Why did you choose your field of study?
I chose mathematics education because I love the discipline of mathematics and am passionate — and perhaps opinionated –about how it should be taught. My experiences as a student and an educator motivated me to contribute to the effective teaching of mathematics and the preparation of future mathematics educators. Mathematics defines the world in which we live. Yet, many people have feelings of low self-efficacy about their mathematics ability. In fact, many believe that mathematics ability is static…either one is born with the gifted mind to understand mathematics or not. Perhaps, these feelings can be linked to prior bad experiences in mathematics classrooms. I believe that students’ mathematics ability is not static. Rather, with the proper support and quality instruction, everyone can understand, learn, and do mathematics.
What do you hope to accomplish in your field after graduation?
The research trajectory that I envision for my career includes a continuation of the investigation of the relationship between classroom-based physical activity and students’ mathematics performance and cognitive skills and attitudes. I plan to use existing data from my dissertation research to complete a secondary analysis of the associations between physical activity, enjoyment, and mathematics performance. In addition, I hope to investigate which types of content-related physical activity are more effective on students’ development of algebraic conceptual systems in mathematics at the elementary and middle grades for both conventional and exceptional learners. Ultimately, I hope to find empirical evidence to support (a) reform to the allocation of instructional time in mathematics classes for grades K-12 and (b) addendums to teacher education programs in the state of North Carolina to include the consideration and use of physical activity to support mathematics teaching and learning for grades K-12.
Tell us about a faculty member who has influenced you.

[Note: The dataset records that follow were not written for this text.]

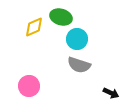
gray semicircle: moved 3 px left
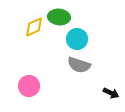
green ellipse: moved 2 px left; rotated 10 degrees counterclockwise
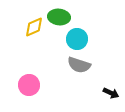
pink circle: moved 1 px up
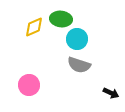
green ellipse: moved 2 px right, 2 px down
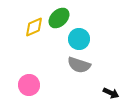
green ellipse: moved 2 px left, 1 px up; rotated 50 degrees counterclockwise
cyan circle: moved 2 px right
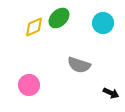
cyan circle: moved 24 px right, 16 px up
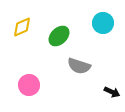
green ellipse: moved 18 px down
yellow diamond: moved 12 px left
gray semicircle: moved 1 px down
black arrow: moved 1 px right, 1 px up
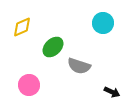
green ellipse: moved 6 px left, 11 px down
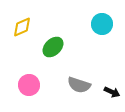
cyan circle: moved 1 px left, 1 px down
gray semicircle: moved 19 px down
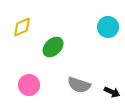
cyan circle: moved 6 px right, 3 px down
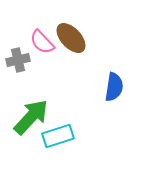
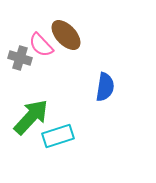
brown ellipse: moved 5 px left, 3 px up
pink semicircle: moved 1 px left, 3 px down
gray cross: moved 2 px right, 2 px up; rotated 30 degrees clockwise
blue semicircle: moved 9 px left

Many years ago as a high school teacher, I dreamed of attending North Carolina State University to learn from the author of the textbook that the state had adopted for Algebra 1. My dreams were realized. The author, Dr. Lee Stiff, has served as my advisor, mentor, and professor.

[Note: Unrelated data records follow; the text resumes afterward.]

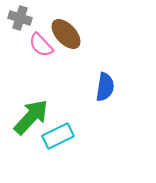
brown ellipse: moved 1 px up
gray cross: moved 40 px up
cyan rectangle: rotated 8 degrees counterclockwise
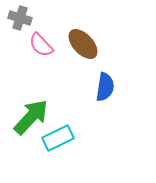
brown ellipse: moved 17 px right, 10 px down
cyan rectangle: moved 2 px down
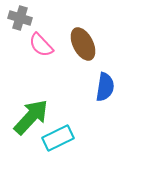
brown ellipse: rotated 16 degrees clockwise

Under his tutelage, I learned about the complexities of elementary mathematics concepts and best practices for their instruction. As we worked together on the grant project, I witnessed his greatness on a consistent, unwavering basis. I watched Dr. Stiff deliver content — and pedagogy — related professional development to teachers that was relatable, insightful, and engaging. He modeled tenets of effective mathematics instruction. With diplomacy, Dr. Stiff challenged the teachers to confront issues of social justice and equity. My practice has been enhanced, my knowledge has increased, and my life has been touched by Dr. Stiff. I stand in awe of and am forever indebted to him.
What advice do you have for others considering education?
Education is one of the most rewarding careers! Of course, it is not without its challenges. Therefore, I would urge those who are considering education to remain mindful of the gravity of the field. In my opinion, education is both a craft and a calling. Educators have the potential to shape the course of another’s life. Educators have the potential to give a student the tools that he/she needs to realize his/her dreams. The educators that help to unlock others’ potential are the educators who never rest on laurels, who are life-long learners, who remain passionate about education, and who remain altruistic. I advise prospective educators to ponder the former statement. As I reflect on my experiences as the premature baby, as a stigmatized child, as the daughter of a divorcee…, and the list continues, I am keenly aware of the influence of educators and of education on my life. The support of my family and teachers lifted me and continues to lift me. Education has been my balm, my saving grace, my divine purpose, and my legacy.